EXTRAIT DU TEXTE
------------------------------------------------
Arrive ensuite le moment de la balance, séquence de toute façon délicate et qui le devient encore plus lorsque, comme nos trois guitaristes, on a huit heures de trajet dans les pattes, qu’on joue sur un ampli qui n’est pas le sien et dans une salle où l’acoustique n’est pas des plus faciles. C’est loin d’être du tout cuit, et même avec toute leur expérience, il leur faudra un très long moment pour essayer toutes sortes de réglages de tonalité, de dispositions des amplis, de niveaux sonores des retours etc… avant d’arriver à un résultat satisfaisant. Il ne restait plus aux musiciens qu’à se poser autour d’un verre, se nettoyer les oreilles et refaire le plein d’énergie avant de monter sur scène.
Peu de temps avant le concert, je me retrouve à table avec eux. Avant le premier coup de fourchette, Bernard Labat, le responsable de la médiathèque de Capbreton réalise avec brio une interview pour son émission « Les cats se rebiffent » en direct le lundi de 19 à 20h sur Côte Sud FM 90.3. C’est que Bernard a bougrement bien potassé son sujet : la pertinence de ses questions et surtout la précision de la foule d’infos collectées en amont ne manqueront pas d’impressionner Romane et ses fistons. À la sortie de l’interview, ils avoueront que de tomber sur un interviewer aussi pointu ne leur arrive pas tous les jours ! On connait certes quelques journalistes spécialisés très influents et placés dans des médias beaucoup plus prestigieux, qui, sur le plan de la culture et de l’analyse, paraissent plus… comment dire… légers ! (suivez mon regard) Alors bravo Bernard, pour la qualité de ton travail !
21h et des poussières, le public est bien au rendez-vous et déjà attablé car c’est une formule dîner-concert qui lui est proposée, en collaboration avec l’hôtel restaurant La Pergola à Capbreton, dont nous saluons ici la qualité des produits confectionnés (à table, les musiciens avaient commenté la succulence du menu par quelques « Ça déchire ! » et autres « C‘est une tuerie ! ».
Sur un registre plus formel, le concert est présenté par Christian Nogaro et Serge Mackowiak, président de l’association Jazz Partners. Ce dernier ne cachera pas au public la difficulté de maintenir la programmation d’évènements de qualité en période de crise, et insistera sur la nécessité, pour continuer à le faire, de gagner de nouveaux adhérents.
------------------------------------------------
ENREGISTREMENTS FOURNIS

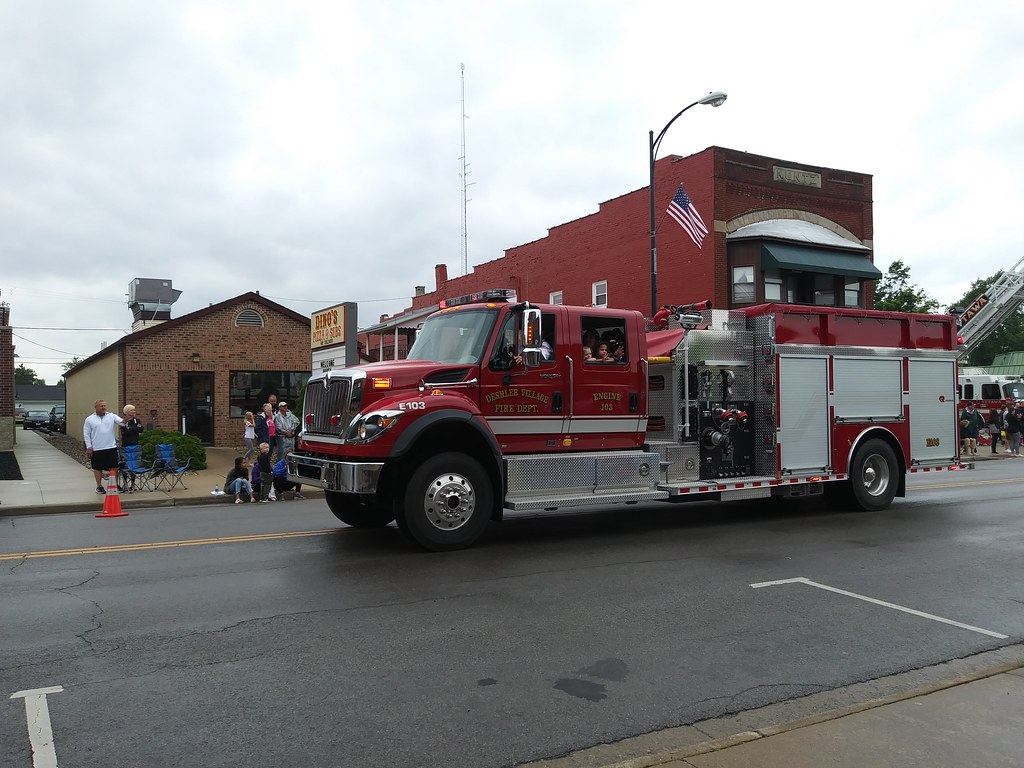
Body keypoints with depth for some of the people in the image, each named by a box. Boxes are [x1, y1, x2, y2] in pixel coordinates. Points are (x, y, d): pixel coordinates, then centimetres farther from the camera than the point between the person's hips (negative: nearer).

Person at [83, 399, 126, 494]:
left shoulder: (112, 416, 6)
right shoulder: (89, 419, 3)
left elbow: (121, 422, -6)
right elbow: (86, 434, 3)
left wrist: (125, 420, -31)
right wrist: (88, 447, -3)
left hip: (111, 447, 1)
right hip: (97, 449, -1)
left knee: (114, 467, 3)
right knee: (98, 468, 7)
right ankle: (99, 486, 20)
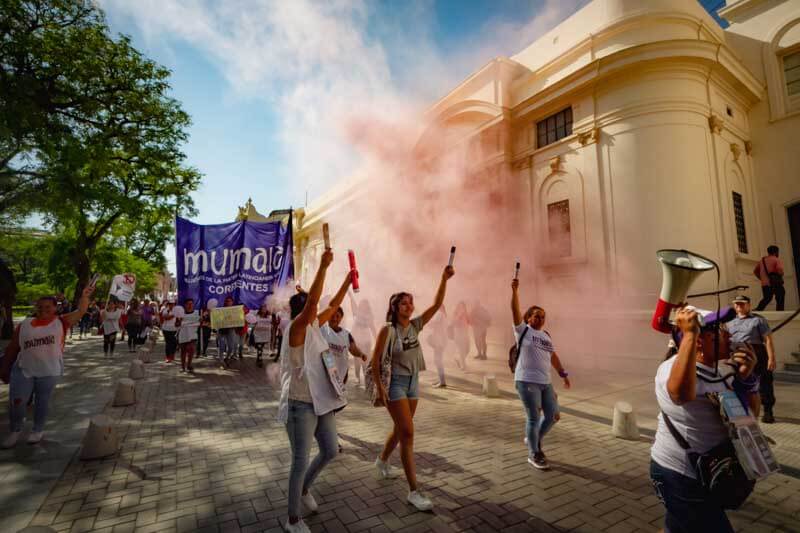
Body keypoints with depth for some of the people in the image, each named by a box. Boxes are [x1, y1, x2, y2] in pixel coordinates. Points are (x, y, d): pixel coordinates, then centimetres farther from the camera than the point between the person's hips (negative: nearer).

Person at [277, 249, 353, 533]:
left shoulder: (314, 326, 6)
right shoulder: (295, 329, -17)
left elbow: (333, 305, 16)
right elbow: (312, 301, -32)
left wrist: (348, 280, 14)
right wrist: (323, 265, -36)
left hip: (321, 401, 8)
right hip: (300, 405, -8)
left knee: (330, 451, 18)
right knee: (301, 461, 4)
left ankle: (304, 489, 45)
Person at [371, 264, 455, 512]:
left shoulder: (415, 325, 0)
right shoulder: (388, 330, -15)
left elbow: (437, 305, -7)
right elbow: (375, 361, -12)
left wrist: (444, 279, -17)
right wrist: (380, 389, -16)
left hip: (413, 382, 7)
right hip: (395, 383, -6)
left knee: (400, 429, 20)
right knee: (407, 433, -9)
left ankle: (382, 460, 47)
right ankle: (413, 491, -1)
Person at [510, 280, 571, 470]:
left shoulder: (546, 335, 17)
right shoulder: (523, 330, -3)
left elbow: (553, 356, 22)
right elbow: (515, 310, -15)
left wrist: (563, 374, 18)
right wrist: (515, 290, -25)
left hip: (545, 382, 7)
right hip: (527, 381, -7)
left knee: (552, 415, 11)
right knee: (534, 418, 0)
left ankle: (535, 440, 34)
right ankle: (534, 454, 17)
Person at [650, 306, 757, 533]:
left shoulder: (726, 368, 0)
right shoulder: (674, 367, -27)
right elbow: (682, 392, -51)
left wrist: (746, 377, -8)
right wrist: (689, 334, -45)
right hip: (679, 477, -8)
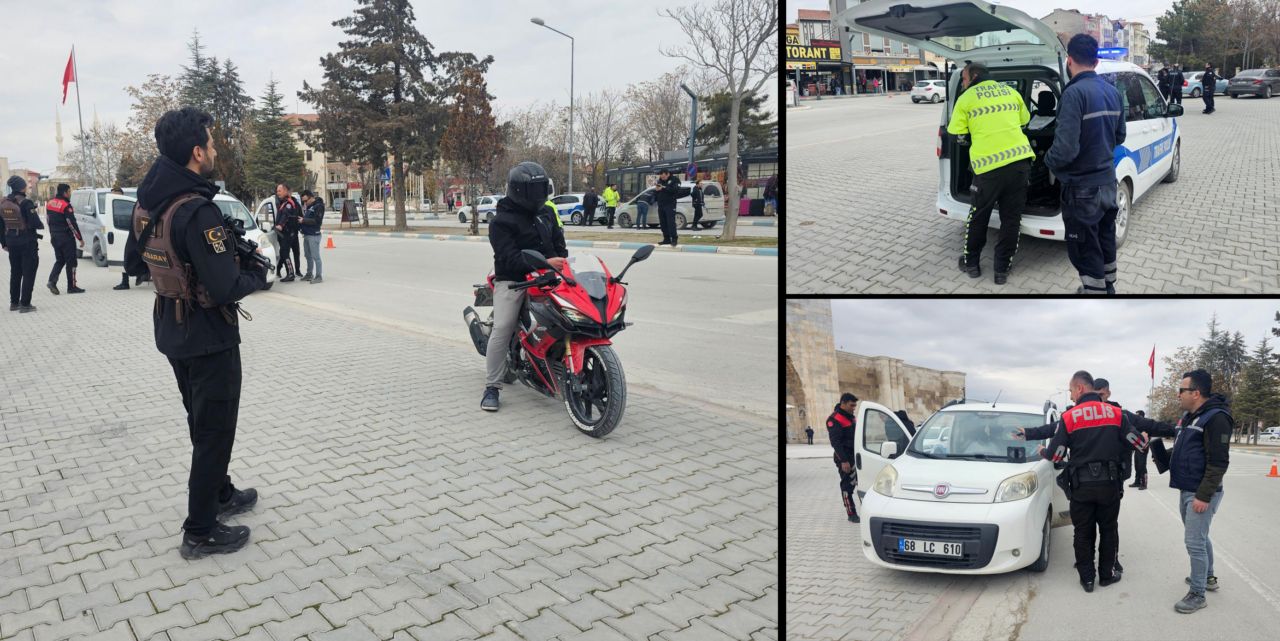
------------------------------------------------
EXERCICE
Recopiez à l'identique, s'il vous plaît, le passage de l'extrait sur le concert qui commence par « 21h et des poussières, le » et se poursuit jusqu'à « de nouveaux adhérents. ».

RÉPONSE CI-DESSOUS
21h et des poussières, le public est bien au rendez-vous et déjà attablé car c’est une formule dîner-concert qui lui est proposée, en collaboration avec l’hôtel restaurant La Pergola à Capbreton, dont nous saluons ici la qualité des produits confectionnés (à table, les musiciens avaient commenté la succulence du menu par quelques « Ça déchire ! » et autres « C‘est une tuerie ! ».
Sur un registre plus formel, le concert est présenté par Christian Nogaro et Serge Mackowiak, président de l’association Jazz Partners. Ce dernier ne cachera pas au public la difficulté de maintenir la programmation d’évènements de qualité en période de crise, et insistera sur la nécessité, pour continuer à le faire, de gagner de nouveaux adhérents.